* Short problem 1
Report every line of the listing that contains the string "kern". Case counts.

* Extract provided
%%
Abstract
Tire pressure and wheel load are both easily managed parameters which play a significant role in tillage operations for limiting slip which involves energy loss. To a great extent, this aspect affects the fuel consumption and the time required for soil tillage. The study was focused on the tire pressure and extra weight variation effect on fuel consumption and work productivity for soil tillage at normal tractor wheels slippage (7-15%). The experimental research unit composed of an 82.3 kW 4WD tractor and a reversible 4-bodies plough is presented. Tests were carried out on a stubble loam, where slip of tractor driving wheels was < 15%, tractor front ballast mass was varied in the range from 0 to 520 kg and inflation pressure in the tires from 240 kPa to 100 kPa. Dependences of tractor performance indicators on ballast mass and tires inflation pressure are presented. When tractor tire slip varies in the range from 7 to 15 percent (which is normal slip in the soil), reducing the tires inflation pressure decreases the driving wheel slip and fuel consumption, while increases work productivity. Increasing the additional mass of the tractor (adding ballast weights) decreases the driving wheel slip, increases work productivity, but also increases fuel consumption and soil compaction.
%%
* Short problem 2
Answer these questions using the abstract on tractor tire pressure and ballast, marking each answer to match its question:
(a) What power rating does the tractor in the test unit have?
(b) Between which two values was tire inflation pressure varied?
(c) According to the final sentence, how does adding ballast weights affect fuel consumption?

* Information given
%%
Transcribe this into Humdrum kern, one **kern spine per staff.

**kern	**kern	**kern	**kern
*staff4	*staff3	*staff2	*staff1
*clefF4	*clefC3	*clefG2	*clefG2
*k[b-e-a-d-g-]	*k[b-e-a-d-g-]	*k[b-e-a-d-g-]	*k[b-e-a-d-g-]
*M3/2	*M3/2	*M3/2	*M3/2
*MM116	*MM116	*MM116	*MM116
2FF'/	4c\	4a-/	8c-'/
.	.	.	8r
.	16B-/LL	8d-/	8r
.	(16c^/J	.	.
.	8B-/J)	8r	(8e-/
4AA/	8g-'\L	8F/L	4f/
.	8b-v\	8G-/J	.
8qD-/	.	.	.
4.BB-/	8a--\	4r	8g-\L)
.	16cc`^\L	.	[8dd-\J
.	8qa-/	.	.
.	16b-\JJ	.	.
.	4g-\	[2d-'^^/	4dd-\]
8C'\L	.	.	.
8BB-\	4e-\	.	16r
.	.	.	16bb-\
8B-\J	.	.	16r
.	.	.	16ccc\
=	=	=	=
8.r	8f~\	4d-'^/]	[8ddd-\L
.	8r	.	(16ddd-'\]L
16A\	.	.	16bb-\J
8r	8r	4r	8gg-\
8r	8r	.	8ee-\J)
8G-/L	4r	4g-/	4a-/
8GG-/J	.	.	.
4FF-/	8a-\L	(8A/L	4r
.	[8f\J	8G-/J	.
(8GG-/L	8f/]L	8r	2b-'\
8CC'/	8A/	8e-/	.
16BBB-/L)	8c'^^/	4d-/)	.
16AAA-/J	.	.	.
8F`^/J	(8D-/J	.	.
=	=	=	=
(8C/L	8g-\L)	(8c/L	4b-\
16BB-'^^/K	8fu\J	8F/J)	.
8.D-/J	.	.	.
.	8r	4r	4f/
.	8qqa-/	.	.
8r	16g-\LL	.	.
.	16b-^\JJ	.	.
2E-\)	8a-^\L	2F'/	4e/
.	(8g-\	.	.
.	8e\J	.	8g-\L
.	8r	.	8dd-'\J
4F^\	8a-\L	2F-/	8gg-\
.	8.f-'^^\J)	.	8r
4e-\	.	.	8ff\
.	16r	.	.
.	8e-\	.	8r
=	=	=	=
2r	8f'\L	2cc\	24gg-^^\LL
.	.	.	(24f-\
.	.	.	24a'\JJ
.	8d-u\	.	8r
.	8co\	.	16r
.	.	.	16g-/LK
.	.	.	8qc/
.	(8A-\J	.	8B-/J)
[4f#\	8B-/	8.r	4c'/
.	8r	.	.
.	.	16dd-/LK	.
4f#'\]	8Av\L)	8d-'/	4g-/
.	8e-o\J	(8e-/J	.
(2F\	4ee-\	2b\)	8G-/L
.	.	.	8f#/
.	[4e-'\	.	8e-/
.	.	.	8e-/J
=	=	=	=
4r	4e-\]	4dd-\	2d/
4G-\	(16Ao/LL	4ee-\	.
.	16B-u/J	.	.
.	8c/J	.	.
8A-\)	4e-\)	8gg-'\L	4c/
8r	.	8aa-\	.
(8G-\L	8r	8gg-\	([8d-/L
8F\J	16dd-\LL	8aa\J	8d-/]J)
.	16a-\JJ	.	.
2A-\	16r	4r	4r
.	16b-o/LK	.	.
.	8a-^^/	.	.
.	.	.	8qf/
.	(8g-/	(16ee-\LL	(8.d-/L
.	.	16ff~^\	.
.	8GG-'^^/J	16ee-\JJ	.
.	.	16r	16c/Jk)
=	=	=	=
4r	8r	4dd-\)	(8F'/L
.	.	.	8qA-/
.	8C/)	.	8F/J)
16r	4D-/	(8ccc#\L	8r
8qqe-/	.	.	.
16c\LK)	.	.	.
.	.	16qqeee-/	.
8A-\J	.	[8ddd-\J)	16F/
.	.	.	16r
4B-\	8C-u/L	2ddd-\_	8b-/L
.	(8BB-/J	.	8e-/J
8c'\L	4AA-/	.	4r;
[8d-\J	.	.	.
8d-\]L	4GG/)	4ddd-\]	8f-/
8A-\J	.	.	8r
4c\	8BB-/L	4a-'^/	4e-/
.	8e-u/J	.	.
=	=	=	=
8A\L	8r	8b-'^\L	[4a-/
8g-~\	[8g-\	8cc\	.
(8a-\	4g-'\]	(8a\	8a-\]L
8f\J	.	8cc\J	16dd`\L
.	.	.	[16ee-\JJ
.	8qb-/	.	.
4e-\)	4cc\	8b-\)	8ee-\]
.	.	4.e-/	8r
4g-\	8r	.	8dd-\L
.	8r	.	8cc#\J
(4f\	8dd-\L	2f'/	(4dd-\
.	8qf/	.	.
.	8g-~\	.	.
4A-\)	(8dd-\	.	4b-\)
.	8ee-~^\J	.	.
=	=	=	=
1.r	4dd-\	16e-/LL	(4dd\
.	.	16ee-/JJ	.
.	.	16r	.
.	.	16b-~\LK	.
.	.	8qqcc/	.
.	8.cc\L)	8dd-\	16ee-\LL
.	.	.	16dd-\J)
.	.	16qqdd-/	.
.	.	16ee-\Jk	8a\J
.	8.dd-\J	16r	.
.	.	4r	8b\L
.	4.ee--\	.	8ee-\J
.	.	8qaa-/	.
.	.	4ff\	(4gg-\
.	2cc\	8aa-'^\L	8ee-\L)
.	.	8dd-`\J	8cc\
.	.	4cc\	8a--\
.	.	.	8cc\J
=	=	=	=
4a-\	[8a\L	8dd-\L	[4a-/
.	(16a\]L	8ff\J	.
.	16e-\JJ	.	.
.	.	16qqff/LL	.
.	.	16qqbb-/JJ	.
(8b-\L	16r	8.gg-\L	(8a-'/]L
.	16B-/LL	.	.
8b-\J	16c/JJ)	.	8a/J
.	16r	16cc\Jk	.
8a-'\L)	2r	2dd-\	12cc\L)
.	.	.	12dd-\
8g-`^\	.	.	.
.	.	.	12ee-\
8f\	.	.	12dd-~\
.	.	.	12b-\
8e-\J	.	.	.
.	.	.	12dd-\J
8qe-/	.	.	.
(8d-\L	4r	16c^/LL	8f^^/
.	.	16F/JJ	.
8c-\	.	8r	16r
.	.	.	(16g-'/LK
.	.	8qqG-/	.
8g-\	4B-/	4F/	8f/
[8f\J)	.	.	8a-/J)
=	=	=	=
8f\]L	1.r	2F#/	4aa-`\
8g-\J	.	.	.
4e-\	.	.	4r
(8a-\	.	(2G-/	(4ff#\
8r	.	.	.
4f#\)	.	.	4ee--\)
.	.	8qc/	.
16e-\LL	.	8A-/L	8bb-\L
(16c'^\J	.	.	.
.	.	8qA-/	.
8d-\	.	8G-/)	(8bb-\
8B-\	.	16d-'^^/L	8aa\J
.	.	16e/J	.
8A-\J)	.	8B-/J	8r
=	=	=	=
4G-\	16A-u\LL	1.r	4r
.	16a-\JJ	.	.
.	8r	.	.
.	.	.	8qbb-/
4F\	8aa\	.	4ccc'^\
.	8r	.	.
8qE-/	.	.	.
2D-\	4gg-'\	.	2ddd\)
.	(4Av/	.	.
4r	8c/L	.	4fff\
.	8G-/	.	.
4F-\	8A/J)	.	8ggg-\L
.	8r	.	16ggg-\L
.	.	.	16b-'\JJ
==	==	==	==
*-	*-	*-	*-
%%
* Full output 1
Transcribe this into Humdrum kern, one **kern spine per staff.
**kern	**kern	**kern	**kern

* Full output 2
(a) 82.3 kW
(b) 240 kPa and 100 kPa
(c) It increases fuel consumption.